Outro detalhe revelador é que os últimos dez tuítes de Biden falam sobre máscaras, vacinação, Dia de São Patrício, plano de estímulo econômico, mudanças climáticas, violência contra os asiático-americanos, mas não há menção da situação na fronteira com o México.

Esta crise afeta os planos da Casa Branca, que pretendia continuar fortalecendo a campanha "Help is here" (Ajuda está aqui) para sublinhar os méritos do gigantesco plano de ajuda à economia (de 1,9 trilhão de dólares) aprovado pelo Congresso e muito popular entre a população americana.

O único deslocamento presidencial da semana está marcado para esta terça-feira, em Ohio, para destacar o impacto positivo do "American Rescue Plan" (Plano de Resgate Americano) no setor sanitário.

Mas enquanto legisladores de ambos os campos multiplicam suas idas à fronteira e as primeiras fotos de menores desacompanhados - o centro da polêmica - são divulgadas, a presidência não consegue explicar como pretende agir.

Biden prometeu acabar com "uma vergonha moral e nacional" herdada de seu antecessor, referindo-se à separação de milhares de famílias de migrantes, algumas das quais ainda não foram reunidas.

Apesar das crianças não serem mais separadas das famílias, a chegada de um número significativo de menores desacompanhados é uma realidade.

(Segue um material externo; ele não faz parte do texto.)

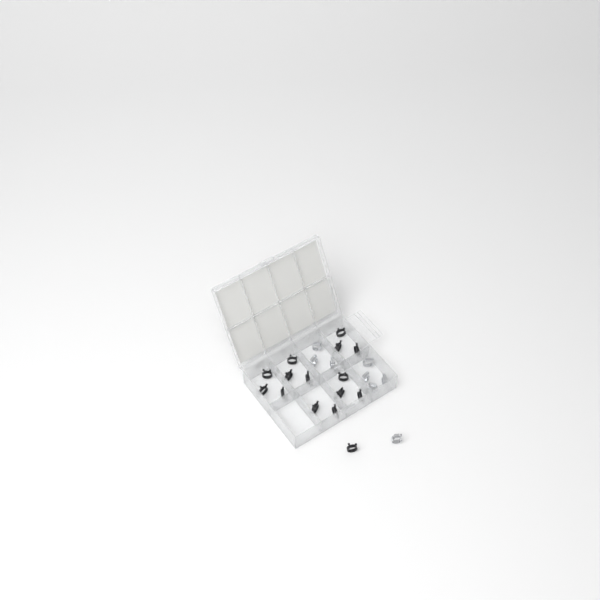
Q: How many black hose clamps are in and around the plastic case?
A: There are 15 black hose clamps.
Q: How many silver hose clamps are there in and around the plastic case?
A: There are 8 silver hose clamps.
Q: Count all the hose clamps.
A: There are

"A fronteira não está aberta. A maioria das pessoas está sendo recusada", garantiu nesta segunda-feira a porta-voz da Casa Branca, Jen Psaki. "Em relação às crianças, estamos trabalhando para que o processo seja o mais rápido possível", completou.

- Sem acesso -O chefe do Departamento de Segurança Interna (DHS), Alejandro Mayorkas, amplamente criticado por suas mensagens às vezes confusas, não desmentiu a informação de que há 5.200 crianças atualmente detidas em centros para adultos nas fronteiras, bem acima do pico registrado durante a presidência de Trump.

O senador democrata Chris Murphy afirmou na última sexta-feira, depois de visitar um desses centros polêmicos, que "centenas de crianças" foram "amontoadas em grandes salas abertas".

Em um artigo de opinião publicado no The Washington Post, o fotógrafo John Moore, autor de um livro sobre a fronteira dos Estados Unidos com o México, se mostrou indignado com a mudança da política de "tolerância zero" (para com os imigrantes) de Trump para o "acesso zero" (dos jornalistas) com Biden.

"O atual governo veio com a promessa de tornar a política de imigração dos Estados Unidos mais humana e transparente. Mas está falhando nesse segundo ponto, então é difícil ter uma ideia do primeiro", escreveu.